Por José Álvaro de Lima Cardoso.*
Neste momento histórico, em que o país sofre os efeitos do golpe de Estado mais sórdido da história, que vem liquidando com direitos, soberania e patrimônio do Brasil, um dos traços marcantes é a sanha neoliberal de reduzir o Estado brasileiro a pó. A destruição absoluta do Estado e a terceirização de cargos públicos estão nesse contexto de destruição.
O debate sobre a terceirização é particularmente importante porque, dentro de cerca de um mês e meio, entra em vigor a Legislação que destruiu os direitos sociais e trabalhistas no Brasil. Essa lei é um verdadeiro crime de lesa-pátria, como se sabe. Regressaremos ao século XIX em termos de direitos sociais e trabalhistas. Significará também o maior roubo de renda que os trabalhadores já sofreram na história do Brasil. Se os trabalhadores soubessem o que essa lei significará nas suas vidas, haveria greve geral no país até que a Lei 13.467/2017 fosse anulada.
A terceirização tem sua validade nas atividades meio das empresas e instituições públicas, especialmente nos serviços auxiliares, como aliás, vem sendo praticado há décadas no Brasil. A focalização da empresa na sua “missão” teria como objetivo elevar os níveis de produtividade e a qualidade da produção ou serviço prestado. Porém, no contexto histórico brasileiro, a experiência concreta de terceirização (que se disseminou na década de 1990) vem associada com uma série de problemas, relativamente bem pesquisados e documentados. Quais são eles:
a) Precarização das condições de trabalho e insegurança no trabalho;
b) redução do emprego; isto é, a empresa terceira não recontrata todos os trabalhadores desligados pela empresa mãe por ocasião da terceirização;
c) diminuição de salários. Quase sempre os trabalhadores terceirizados ganham menos que os demais, ainda que exerçam a mesma função do trabalhador não terceirizado. O objetivo é este mesmo;
d) menor formação e treinamento. Na política de treinamento das empresas dificilmente o trabalhador terceiro é incluído;
e) jornadas superiores aos demais trabalhadores (em muitos casos).
A fúria privatista que tomou conta do Brasil após o golpe, somada aos efeitos da crise fiscal, que tornou o cobertor financeiro mais curto na administração pública, em função da queda na arrecadação, aumentam o risco de terceirização de serviços públicos fundamentais. Quando se terceirizam serviços essenciais no setor público, os aspectos listados acima exercem um resultado negativo sobre as condições de vida dos trabalhadores e sobre a qualidade dos serviços prestados, prejudicando especialmente os mais pobres, que mais precisam dos serviços do Estado.
Não se adotou a realização de concurso público para os serviços essenciais do Estado, por acaso. O trabalhador concursado possui maior autonomia e qualificação, o que é fundamental para garantir um elevado padrão de serviços por parte do funcionalismo púbico. Os trabalhadores concursados, por exemplo, estão sujeitos à uma rotatividade do trabalho bem inferior à verificada no setor privado, o que é fundamental para o desempenho dos serviços que, boa parte deles, são complexos e exigem estudo e continuidade.

ENTRADAS:
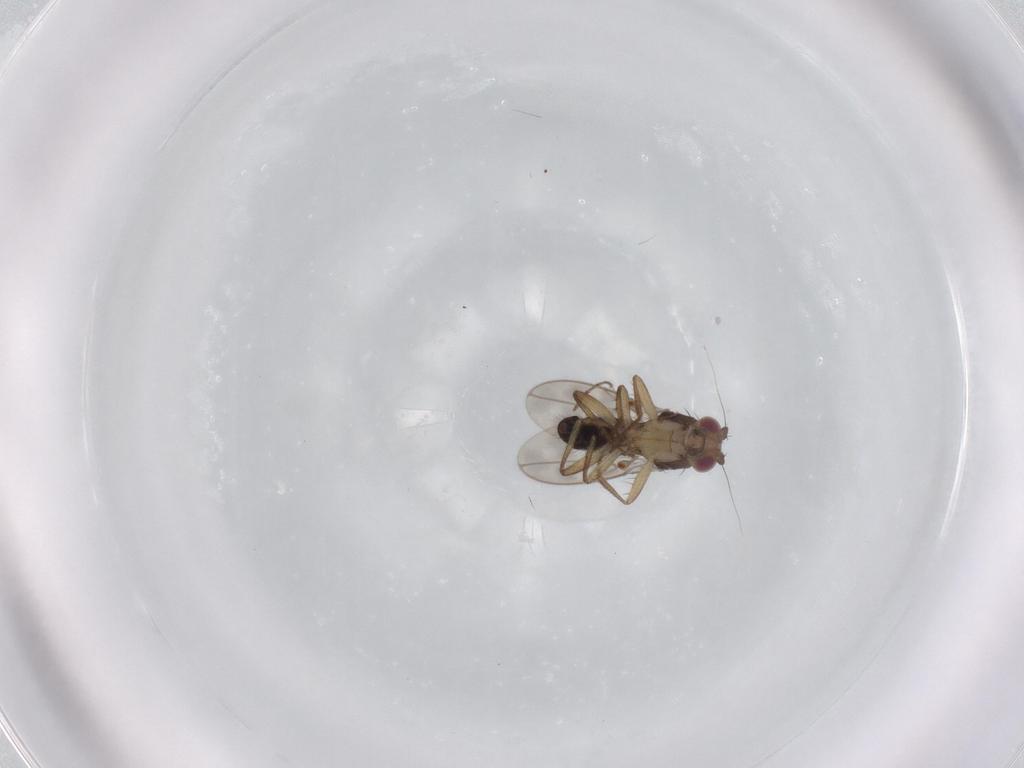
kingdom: Animalia
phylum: Arthropoda
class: Insecta
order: Diptera
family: Sphaeroceridae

PROBLEMA A: Segundo o texto sobre terceirização, em que década a terceirização se disseminou no Brasil?
PROBLEMA B: Retome o texto sobre terceirização logo após a última frase, mantendo o mesmo tom e a mesma linha de argumentação.
As entradas não têm relação com o texto sobre terceirização.

RESPOSTA A: Na década de 1990.

RESPOSTA B:
Quando as entidades sindicais do setor público defendem a realização de concursos públicos, salários dignos e condições de trabalho, eles estão defendendo ao mesmo tempo o direito de o povo ter acessos à serviços de qualidade. A visão predominante nas empresas e instituições públicas, é que a terceirização é um problema meramente administrativo, que não diz respeito às direções sindicais. Esta é uma questão bastante séria, porque a terceirização, além de representar redução de empregos, leva também à fragmentação sindical, na medida em que trabalhador terceirizado não se associa ao sindicato, não participa dos fóruns sindicais, ganha menos, não tem benefícios, é desqualificado e tem mais medo de perder o emprego. Por conseguinte, seu poder de barganha e negociação perante o patrão é praticamente nulo.
As pesquisas do DIEESE, e de outras instituições, revelam que a lógica da terceirização no Brasil é principalmente a da redução de custos. Pela importância e complexidade dos serviços públicos os governos não podem se guiar exclusivamente pelo barateamento dos serviços. Especialmente num país onde os salários já são baixos. A lei da terceirização sem limites, aprovada neste ano e já em vigor, tem como objetivo principal a redução de custos. Quando o empresário terceiriza no setor privado, quer principalmente reduzir custos, e portanto, repassar o ônus da crise para os trabalhadores, que passam a ser mais explorados.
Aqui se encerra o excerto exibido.